High Performance Cluster (HPC) Notes

This post contains notes on working with an HPC running SLURM.

It includes a guide to submitting multiple R/Python jobs and other odds and ends.

Some useful resources (and sources for this post):

Run R jobs

Run a function across multiple jobs with different parameters

This is an example of running an R function across many jobs, each with a different parameter combination

Create function file

This is the R code that you want to run.

my_function.R:

get_normal_sims <- function(n, mean, sd) {
    sims <- rnorm(n = n, mean = mean, sd = sd)
    saveRDS("sims")
}

Create CSV with parameter combinations of interest

Each row of this csv contains one parameter combination of interest, to be inputed into the previous R function.

job_params.csv:

n,mean,sd
1000,0,2
100,10,1
10000,50,1000

Create job script to send one job to HPC

run_one_job.sh:

#!/bin/bash
#SBATCH --job-name=rnormalsim      # create a short name for your job
#SBATCH --nodes=1                  # node count
#SBATCH --partition=day-long-cpu
#SBATCH --ntasks=1                 # total number of tasks across all nodes
#SBATCH --cpus-per-task=1          # cpu-cores per task (>1 if multi-threaded tasks)
#SBATCH --mem=4G                   # total memory per node (4 GB per cpu-core is default)
#SBATCH -o rnorm-sim-%A_%a.out  # output file format (%A is jobID, %a is task index)

module purge
module load R

Rscript -e << EEOF
source('your_function.R') 
get_normal_sims(n=as.integer(Sys.getenv('PARAM1')), 
                mean=as.integer(Sys.getenv('PARAM2')),
                sd=as.integer(Sys.getenv('PARAM3')))
EEOF

Note that the output of Sys.getenv() is always a string, and thus needs to be converted to the type that get_normal_sims() expects.

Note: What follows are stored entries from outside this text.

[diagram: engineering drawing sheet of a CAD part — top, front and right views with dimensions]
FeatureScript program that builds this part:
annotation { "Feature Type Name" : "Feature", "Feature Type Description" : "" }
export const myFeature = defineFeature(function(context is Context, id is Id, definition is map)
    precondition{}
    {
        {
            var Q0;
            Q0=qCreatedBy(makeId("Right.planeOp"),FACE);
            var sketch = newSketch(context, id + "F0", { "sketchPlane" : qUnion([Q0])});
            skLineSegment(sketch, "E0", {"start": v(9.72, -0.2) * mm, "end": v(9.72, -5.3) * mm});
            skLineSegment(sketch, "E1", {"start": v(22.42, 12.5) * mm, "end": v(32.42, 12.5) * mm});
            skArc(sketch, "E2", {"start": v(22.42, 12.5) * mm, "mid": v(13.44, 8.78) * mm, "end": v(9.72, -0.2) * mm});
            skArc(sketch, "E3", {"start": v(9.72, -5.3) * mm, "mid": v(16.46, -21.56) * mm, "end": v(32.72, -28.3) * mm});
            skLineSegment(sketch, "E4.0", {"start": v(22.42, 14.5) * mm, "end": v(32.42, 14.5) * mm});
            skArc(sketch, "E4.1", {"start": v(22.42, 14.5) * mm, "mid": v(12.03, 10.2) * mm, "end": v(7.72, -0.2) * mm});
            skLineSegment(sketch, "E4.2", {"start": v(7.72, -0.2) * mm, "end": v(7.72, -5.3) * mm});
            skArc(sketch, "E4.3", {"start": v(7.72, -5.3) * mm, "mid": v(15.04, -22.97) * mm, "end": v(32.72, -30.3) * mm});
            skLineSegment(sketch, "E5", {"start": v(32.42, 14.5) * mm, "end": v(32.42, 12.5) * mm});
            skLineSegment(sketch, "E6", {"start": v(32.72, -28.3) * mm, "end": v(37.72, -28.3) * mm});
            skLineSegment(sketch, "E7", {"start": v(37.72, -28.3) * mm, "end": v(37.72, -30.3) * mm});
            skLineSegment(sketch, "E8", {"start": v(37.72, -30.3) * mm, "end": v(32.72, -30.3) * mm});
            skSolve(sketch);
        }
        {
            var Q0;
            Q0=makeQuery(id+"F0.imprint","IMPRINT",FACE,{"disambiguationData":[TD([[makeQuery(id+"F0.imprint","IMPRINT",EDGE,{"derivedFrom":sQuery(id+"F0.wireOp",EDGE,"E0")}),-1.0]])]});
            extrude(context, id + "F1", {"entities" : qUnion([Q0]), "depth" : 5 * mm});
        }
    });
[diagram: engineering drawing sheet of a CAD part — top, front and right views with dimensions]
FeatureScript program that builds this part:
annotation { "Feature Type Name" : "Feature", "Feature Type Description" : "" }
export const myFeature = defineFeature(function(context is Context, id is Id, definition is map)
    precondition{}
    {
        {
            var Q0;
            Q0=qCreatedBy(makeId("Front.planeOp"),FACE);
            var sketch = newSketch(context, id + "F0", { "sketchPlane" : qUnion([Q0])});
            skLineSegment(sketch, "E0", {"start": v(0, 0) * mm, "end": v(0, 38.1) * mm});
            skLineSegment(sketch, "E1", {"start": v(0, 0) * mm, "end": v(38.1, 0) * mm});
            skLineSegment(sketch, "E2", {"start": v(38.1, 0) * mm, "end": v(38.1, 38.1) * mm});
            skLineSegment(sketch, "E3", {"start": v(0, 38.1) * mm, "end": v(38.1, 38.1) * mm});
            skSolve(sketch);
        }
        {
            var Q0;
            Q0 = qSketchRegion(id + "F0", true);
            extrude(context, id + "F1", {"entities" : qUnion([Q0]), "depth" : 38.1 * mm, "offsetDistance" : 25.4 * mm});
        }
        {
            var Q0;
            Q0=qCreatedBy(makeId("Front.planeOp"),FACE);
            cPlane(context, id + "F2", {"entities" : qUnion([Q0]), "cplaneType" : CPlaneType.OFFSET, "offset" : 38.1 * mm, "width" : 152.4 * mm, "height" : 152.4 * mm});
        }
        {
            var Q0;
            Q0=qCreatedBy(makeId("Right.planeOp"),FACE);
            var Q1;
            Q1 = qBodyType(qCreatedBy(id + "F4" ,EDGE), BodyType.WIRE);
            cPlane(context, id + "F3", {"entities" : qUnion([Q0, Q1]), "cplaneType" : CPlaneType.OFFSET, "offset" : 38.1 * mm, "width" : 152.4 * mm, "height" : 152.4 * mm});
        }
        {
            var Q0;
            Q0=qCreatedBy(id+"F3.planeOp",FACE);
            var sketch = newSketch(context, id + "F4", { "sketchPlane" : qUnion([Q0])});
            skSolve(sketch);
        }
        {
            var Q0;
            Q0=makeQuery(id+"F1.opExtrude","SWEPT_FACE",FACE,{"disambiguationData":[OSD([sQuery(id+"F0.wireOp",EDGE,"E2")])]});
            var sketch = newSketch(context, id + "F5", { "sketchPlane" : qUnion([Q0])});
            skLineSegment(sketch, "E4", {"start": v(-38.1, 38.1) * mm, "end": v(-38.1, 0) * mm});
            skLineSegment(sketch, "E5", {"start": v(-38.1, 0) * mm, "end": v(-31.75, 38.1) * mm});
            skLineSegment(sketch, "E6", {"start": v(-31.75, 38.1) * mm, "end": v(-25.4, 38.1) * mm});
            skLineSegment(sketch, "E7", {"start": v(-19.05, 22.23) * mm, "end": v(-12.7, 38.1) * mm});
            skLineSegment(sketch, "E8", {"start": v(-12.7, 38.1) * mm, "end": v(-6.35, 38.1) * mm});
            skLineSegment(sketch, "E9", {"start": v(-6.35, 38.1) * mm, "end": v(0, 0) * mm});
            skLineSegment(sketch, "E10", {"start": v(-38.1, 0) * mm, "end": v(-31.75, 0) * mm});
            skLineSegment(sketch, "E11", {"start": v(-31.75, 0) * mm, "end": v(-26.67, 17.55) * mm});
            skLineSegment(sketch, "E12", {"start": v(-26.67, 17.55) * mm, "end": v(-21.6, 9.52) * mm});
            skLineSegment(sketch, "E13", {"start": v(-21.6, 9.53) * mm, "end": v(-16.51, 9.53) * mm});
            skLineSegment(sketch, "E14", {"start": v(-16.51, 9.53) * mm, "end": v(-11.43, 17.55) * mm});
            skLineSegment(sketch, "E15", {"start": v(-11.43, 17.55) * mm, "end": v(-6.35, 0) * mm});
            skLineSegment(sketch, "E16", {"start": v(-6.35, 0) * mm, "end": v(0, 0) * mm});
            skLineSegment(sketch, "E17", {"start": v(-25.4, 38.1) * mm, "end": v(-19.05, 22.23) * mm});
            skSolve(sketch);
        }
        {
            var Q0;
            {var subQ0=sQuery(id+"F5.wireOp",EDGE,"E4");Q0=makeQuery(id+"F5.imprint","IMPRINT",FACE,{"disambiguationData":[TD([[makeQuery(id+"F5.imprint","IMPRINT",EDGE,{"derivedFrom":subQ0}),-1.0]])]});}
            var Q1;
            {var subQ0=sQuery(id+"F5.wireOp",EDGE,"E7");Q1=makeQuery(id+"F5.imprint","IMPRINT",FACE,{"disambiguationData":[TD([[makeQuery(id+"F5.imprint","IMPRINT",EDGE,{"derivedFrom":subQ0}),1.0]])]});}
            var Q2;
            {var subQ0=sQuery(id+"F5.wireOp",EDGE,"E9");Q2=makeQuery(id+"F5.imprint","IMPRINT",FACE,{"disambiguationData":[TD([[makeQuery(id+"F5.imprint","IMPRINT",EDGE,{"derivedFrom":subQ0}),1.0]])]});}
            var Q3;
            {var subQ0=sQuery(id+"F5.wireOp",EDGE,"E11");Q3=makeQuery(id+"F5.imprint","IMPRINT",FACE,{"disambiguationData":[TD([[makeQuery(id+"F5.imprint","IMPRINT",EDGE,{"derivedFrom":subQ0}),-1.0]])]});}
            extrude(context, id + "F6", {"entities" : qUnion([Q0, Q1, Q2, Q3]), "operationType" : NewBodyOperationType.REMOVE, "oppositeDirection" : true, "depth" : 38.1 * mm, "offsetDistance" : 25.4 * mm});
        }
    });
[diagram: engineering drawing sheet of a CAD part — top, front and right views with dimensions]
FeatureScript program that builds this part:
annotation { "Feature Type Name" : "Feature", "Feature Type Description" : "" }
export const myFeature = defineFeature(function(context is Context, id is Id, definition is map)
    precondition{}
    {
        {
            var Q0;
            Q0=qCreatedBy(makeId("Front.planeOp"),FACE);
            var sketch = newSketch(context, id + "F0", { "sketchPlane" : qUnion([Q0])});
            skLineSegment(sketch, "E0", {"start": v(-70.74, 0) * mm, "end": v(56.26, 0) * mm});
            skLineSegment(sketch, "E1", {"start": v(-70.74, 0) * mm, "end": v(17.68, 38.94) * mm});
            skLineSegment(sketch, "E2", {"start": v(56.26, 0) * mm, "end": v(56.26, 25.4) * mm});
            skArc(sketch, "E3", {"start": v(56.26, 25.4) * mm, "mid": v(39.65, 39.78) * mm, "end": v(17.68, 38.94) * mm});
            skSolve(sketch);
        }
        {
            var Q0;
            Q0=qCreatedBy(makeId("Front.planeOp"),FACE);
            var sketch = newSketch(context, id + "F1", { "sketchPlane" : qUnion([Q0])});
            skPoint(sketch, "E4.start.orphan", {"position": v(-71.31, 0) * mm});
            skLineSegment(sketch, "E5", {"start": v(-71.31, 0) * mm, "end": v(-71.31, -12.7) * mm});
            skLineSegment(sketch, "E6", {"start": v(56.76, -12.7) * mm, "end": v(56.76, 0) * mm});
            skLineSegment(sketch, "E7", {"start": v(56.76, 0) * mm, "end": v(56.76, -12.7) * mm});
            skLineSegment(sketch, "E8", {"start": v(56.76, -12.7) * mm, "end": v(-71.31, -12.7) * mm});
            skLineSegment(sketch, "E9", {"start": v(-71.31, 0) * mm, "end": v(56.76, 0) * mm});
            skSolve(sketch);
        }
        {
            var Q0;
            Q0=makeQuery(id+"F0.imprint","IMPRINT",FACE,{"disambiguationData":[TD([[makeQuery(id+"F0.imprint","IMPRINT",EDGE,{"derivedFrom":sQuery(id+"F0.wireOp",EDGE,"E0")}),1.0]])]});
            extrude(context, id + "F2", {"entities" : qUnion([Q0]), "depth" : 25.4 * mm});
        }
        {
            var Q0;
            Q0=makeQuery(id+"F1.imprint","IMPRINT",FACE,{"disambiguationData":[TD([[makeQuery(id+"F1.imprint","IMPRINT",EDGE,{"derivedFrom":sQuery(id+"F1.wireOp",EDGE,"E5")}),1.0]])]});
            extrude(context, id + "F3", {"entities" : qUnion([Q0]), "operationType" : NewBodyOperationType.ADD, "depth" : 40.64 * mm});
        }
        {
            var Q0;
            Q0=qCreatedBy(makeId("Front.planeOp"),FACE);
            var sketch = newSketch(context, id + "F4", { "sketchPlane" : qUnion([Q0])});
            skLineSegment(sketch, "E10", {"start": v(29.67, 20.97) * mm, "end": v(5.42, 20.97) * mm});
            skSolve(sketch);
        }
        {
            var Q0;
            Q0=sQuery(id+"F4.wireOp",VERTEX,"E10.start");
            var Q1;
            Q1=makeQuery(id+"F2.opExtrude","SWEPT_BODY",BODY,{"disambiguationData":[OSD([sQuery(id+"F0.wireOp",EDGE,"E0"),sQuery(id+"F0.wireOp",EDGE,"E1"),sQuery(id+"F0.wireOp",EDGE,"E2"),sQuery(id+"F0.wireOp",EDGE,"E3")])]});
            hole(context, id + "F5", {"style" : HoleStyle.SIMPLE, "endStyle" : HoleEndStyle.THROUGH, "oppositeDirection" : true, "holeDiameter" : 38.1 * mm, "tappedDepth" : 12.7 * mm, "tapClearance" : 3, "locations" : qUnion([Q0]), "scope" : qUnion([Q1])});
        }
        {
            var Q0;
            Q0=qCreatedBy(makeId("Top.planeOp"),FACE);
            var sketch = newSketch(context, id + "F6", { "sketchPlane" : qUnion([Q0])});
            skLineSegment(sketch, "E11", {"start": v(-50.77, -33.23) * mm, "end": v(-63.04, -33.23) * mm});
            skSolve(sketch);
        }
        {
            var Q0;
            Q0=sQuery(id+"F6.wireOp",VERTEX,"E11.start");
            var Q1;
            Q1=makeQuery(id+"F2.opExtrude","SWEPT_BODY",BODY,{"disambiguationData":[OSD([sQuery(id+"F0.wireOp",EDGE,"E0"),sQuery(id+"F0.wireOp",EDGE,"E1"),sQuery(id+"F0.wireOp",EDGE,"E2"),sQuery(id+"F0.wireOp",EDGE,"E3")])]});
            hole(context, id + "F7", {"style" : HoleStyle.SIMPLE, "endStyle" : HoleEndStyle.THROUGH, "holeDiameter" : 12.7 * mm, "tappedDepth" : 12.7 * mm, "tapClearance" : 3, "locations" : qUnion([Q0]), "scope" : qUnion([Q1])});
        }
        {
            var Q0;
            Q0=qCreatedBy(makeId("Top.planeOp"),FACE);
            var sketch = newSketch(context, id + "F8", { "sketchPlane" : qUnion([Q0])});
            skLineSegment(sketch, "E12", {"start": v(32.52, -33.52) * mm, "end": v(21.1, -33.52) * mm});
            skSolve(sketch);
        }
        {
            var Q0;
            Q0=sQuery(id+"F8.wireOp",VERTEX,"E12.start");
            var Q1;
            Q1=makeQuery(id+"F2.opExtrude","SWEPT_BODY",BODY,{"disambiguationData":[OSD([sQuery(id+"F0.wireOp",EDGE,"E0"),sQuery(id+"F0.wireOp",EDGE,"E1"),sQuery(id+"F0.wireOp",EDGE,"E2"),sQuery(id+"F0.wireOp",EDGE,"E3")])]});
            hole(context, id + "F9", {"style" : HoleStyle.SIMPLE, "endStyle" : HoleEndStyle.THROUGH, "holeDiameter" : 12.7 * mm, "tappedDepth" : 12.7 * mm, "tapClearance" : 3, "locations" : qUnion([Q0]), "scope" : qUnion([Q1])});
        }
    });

Create shell script to run all the jobs

run_all_jobs.sh:

#!/bin/bash

tail -n +2 job_params.csv | while IFS=',' read -r param1 param2 param3
do
    sbatch --export=PARAM1="param1",PARAM2="param2",PARAM3="param3" run_one_job.sh
done

Submit jobs

Finally run the following bash commands in the cluster to send all jobs:

chmod +x run_all_jobs.sh
./run_all_jobs.sh

Other Notes

Install R package from github

This is an example of installing current version of grmbayes from my github.

Run the following code on the HPC:

module load R
Rscript -e "devtools::install_github('wyattgmadden/grmbayes')"

ssh into node

ssh NODE#
top -u wmadden

See current jobs

squeue -u wmadden

Cancel all jobs sharing a name

squeue -u wmadden --format="%i %j" | awk '$2=="job_name" {print $1}' | xargs -I {} scancel {}

Check current use of private nodes

sinfo -p nodeowner  -o "%10N %20C %20m %10F"

where nodeown is the username of the owner of the private nodes.